The word on the tip of his tongue was ludicrous, but instead of saying it, he merely shrugged.

“She didn’t get any more specific about what she has in mind?” Doris asked. “Nothing more than you’ve already told me? Didn’t say how much time she wants?”

“No.”

“Then maybe things aren’t as bad as you think. She’s a single woman with a demanding career. And she knows as well as you do that nothing like Robbie alternating a week with her, a week with you, is possible. So she could be thinking more along the lines of a month or two a year.”

“I doubt it, although I could live with that. I wouldn’t like it, but…”

He paused, shaking his head. With Doris basically suggesting that he was probably looking at some sort of joint custody, what he’d like or wouldn’t like didn’t really matter.

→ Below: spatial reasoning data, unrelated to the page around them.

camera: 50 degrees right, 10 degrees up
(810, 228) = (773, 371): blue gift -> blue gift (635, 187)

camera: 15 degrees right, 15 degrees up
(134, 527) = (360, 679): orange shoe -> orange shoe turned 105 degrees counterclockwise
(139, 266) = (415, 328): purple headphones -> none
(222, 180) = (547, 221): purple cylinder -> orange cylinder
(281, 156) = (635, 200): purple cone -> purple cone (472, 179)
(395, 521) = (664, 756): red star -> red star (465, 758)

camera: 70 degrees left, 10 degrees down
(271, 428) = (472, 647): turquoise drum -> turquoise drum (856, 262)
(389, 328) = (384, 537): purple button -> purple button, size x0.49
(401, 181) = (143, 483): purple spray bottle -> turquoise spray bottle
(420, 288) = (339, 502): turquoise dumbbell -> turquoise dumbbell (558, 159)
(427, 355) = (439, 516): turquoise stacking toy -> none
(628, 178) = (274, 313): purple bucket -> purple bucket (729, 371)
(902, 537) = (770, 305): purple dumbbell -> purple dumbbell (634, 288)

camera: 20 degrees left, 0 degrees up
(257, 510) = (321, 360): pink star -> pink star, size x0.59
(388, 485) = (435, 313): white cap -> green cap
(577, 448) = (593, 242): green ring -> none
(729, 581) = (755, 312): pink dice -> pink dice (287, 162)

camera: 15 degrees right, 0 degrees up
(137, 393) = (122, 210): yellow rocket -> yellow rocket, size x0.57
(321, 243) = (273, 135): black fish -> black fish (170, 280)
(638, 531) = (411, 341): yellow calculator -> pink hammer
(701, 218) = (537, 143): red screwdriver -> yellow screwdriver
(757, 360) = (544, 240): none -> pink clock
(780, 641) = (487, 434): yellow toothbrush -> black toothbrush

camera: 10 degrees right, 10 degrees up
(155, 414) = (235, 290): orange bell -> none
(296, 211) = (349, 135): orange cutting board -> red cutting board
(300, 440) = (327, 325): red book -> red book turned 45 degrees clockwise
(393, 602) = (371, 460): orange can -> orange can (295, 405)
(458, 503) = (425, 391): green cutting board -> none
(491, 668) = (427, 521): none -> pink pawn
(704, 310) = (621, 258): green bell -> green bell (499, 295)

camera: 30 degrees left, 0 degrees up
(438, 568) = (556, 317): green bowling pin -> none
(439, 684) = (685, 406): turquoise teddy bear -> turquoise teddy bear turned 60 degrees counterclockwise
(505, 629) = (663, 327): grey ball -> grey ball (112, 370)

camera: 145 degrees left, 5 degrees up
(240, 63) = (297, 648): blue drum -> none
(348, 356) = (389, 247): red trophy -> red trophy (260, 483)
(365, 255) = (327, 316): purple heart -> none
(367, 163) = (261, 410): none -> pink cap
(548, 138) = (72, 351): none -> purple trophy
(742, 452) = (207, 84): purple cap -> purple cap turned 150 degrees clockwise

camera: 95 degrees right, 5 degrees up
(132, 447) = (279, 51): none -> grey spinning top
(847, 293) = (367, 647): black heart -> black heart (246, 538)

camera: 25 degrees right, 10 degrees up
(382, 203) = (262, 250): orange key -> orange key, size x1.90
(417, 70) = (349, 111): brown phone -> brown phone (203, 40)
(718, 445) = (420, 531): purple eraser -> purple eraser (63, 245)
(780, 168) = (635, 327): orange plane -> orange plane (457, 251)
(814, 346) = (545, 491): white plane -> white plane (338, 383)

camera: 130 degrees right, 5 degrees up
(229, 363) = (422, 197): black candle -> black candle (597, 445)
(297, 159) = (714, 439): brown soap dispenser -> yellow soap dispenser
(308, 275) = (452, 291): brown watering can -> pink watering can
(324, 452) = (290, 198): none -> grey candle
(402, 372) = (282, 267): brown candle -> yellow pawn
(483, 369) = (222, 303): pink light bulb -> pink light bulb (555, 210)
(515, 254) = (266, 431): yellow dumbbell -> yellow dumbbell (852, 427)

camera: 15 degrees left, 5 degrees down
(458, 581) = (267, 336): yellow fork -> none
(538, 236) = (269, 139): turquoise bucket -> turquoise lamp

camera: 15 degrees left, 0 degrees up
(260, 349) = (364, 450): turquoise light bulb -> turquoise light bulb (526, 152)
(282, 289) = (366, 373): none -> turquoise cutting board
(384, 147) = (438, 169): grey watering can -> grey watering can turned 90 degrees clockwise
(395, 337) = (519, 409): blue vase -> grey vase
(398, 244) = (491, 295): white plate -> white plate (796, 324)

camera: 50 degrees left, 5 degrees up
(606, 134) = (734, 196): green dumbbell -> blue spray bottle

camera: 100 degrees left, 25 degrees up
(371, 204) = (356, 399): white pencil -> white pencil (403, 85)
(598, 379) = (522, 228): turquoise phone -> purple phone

“I have the sense that she wants him at least half the time,” he continued. “And once he starts school he’ll have to be in one place or the other for that, which throws even half-and-half out the window. School’s ten months a year, not six.”

After pausing again, he added, “I doubt there’s a hope in hell that she’d settle for only summer vacations. Not even summer vacations and Christmas.”

And he wouldn’t voluntarily agree to so little, either, which made it seem obvious that they had an insurmountable stumbling block.

“Guatemala’s a poor country,” Doris said. “She’ll be aware the education system here is far superior, and she undoubtedly wants the best for her child.”

“I’ve thought about that, and I’ll certainly use it as an argument. Even if I convince her, though…maybe she’d agree to only a little time at first. But what if that turned out to just be the proverbial thin edge of the wedge? What if she pushed for more and more until I eventually lost him entirely?”